START Dataset extract

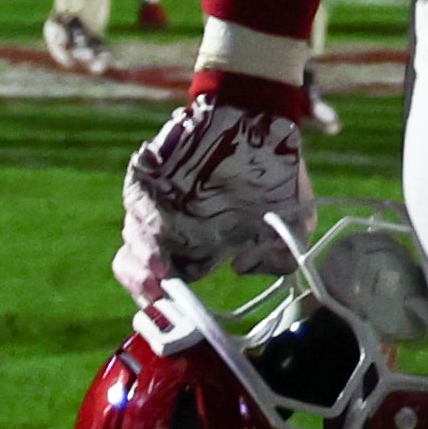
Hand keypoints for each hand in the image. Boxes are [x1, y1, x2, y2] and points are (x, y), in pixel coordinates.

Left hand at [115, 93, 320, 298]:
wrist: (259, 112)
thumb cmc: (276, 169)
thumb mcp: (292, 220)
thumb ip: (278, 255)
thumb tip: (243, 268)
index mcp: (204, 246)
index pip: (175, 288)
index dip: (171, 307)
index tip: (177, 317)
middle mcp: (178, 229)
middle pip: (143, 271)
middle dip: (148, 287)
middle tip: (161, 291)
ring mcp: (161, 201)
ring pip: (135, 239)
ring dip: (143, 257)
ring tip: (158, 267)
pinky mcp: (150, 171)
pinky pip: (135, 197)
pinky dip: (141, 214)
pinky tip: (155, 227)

END Dataset extract
START Dataset extract

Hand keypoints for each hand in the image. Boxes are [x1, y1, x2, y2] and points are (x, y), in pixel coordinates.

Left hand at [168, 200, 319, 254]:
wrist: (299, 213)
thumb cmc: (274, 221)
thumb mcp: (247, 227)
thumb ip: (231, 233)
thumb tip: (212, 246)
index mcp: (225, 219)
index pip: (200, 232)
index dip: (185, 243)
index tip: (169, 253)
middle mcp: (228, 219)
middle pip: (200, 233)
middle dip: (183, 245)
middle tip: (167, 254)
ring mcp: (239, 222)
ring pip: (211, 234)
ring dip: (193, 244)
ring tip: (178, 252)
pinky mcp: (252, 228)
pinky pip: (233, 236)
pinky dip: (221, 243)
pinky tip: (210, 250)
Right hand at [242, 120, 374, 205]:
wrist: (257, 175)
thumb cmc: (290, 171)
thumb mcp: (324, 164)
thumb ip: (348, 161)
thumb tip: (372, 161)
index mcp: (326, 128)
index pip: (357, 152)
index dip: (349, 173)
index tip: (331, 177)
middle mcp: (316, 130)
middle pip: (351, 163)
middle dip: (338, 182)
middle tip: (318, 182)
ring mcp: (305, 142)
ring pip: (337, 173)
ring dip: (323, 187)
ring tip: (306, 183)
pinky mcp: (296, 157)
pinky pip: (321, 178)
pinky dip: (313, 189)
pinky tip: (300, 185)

END Dataset extract

◆ Problem statement
Here the output must be the lines above from the line with "middle tip: (161, 291)" to the line with "pinky tip: (155, 227)", both included, duplicated word for word and nothing else.

◆ Answer to this exercise
middle tip: (161, 291)
ring mcp: (161, 201)
ring pip: (135, 239)
ring dip: (143, 257)
ring tip: (158, 267)
pinky mcp: (150, 171)
pinky pip: (135, 197)
pinky dip: (141, 214)
pinky tip: (155, 227)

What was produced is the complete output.